Bradley Wiggins soared to Britain's first overall win in the Paris-Nice in 45 years with an agonisingly close victory in the final uphill time trial to Colonel D'Eze on Sunday.
The 31-year-old Team Sky rider beat Dutchman Lieuwe Westra by two seconds in the 9.6-kilometre dash from Nice and eight seconds overall to claim his biggest victory since the Criterium du Dauphine last June. Spain's Alejandro Valverde finished third on the final podium, one minute and 10 seconds back.
Wiggins said he was proud to be one of just two Britons to win the eight-day stage race and the first since his cycling hero Tom Simpson in 1967.

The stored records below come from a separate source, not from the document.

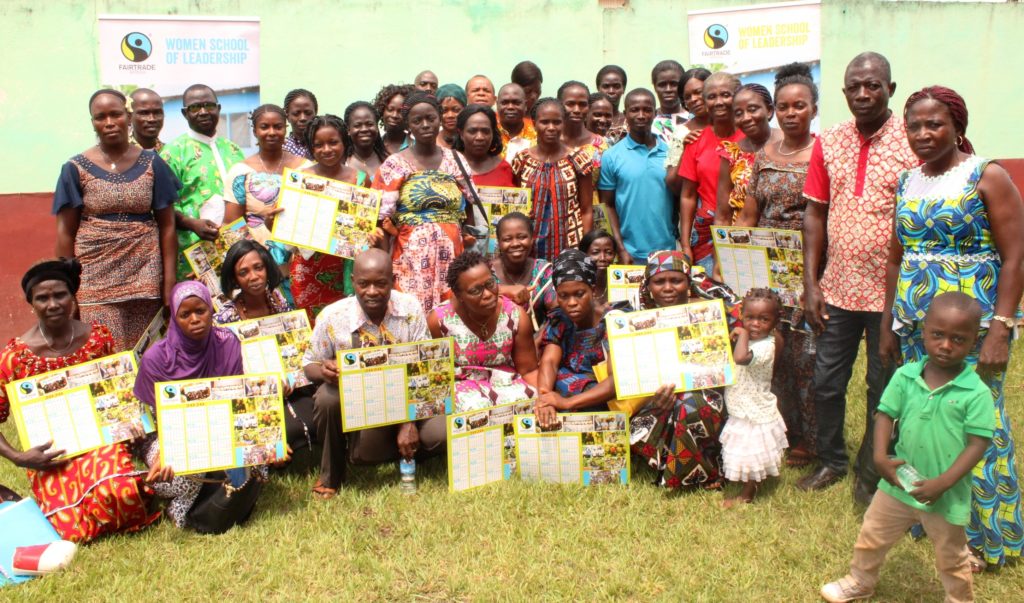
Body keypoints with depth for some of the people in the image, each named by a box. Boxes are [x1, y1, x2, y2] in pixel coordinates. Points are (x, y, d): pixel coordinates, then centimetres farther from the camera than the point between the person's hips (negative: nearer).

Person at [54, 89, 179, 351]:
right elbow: (66, 232, 3)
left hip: (144, 277, 1)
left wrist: (169, 283, -1)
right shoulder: (76, 169, 2)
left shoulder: (152, 164, 5)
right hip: (95, 278, -1)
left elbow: (167, 226, 4)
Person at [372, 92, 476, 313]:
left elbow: (470, 213, 16)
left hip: (451, 258, 3)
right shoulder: (394, 164, 3)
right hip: (412, 259, -2)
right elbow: (382, 218, 0)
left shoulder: (456, 160, 11)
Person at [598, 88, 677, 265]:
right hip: (631, 253, -2)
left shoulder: (670, 152, 5)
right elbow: (607, 205, 1)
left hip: (668, 251, 2)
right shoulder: (612, 156, 0)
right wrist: (621, 249, -5)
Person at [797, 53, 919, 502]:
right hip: (837, 289, 4)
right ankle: (831, 461, 34)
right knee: (826, 382, 13)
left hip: (890, 292, -3)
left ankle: (871, 475, 29)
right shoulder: (828, 142, 3)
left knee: (883, 389, 11)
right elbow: (815, 214, 5)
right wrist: (810, 283, 1)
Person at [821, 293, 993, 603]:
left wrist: (943, 483, -23)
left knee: (952, 559, 18)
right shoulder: (905, 376, -8)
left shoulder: (976, 393, -18)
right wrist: (880, 456, -16)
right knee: (872, 536, 22)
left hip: (947, 494, -4)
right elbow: (885, 414, -2)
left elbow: (978, 444, -17)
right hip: (900, 483, 4)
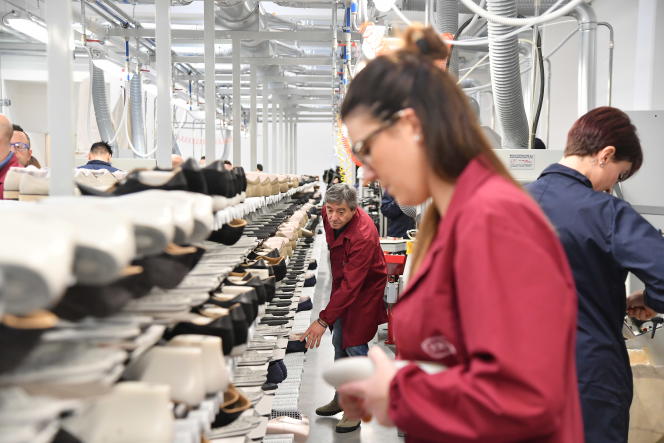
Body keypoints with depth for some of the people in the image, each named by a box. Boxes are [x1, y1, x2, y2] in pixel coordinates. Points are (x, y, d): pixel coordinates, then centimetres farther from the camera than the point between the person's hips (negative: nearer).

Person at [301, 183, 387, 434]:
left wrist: (323, 320, -39)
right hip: (342, 284, 8)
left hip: (365, 289, -8)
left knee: (354, 347, -8)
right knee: (339, 344, 15)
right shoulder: (329, 215, -12)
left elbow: (351, 286, -37)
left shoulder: (363, 237, -36)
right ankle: (341, 398, 30)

"I know my cycling history and this is an enormous achievement," he told reporters.
"It's an honour to be up there with Tom Simpson. "To follow in Tom Simpson's footsteps to become the second Brit to win...everybody else on the list - Eddy Merckx, Bernard Hinault, Indurain - it's a massive thing." Wiggins, who will be among the overall contenders when the Tour de France starts from Liege in Belgium on June 30, had paid tribute to the late British rider in 2009 when the world's biggest race went up the Mont Ventoux - where Simpson died a few months after his Paris-Nice triumph.
Two seconds behind Westra half-way up the winding, well-surfaced climb from Nice to Colonel D'Eze, the triple Olympic track gold medallist said he had to pull out all the stops to claim the win.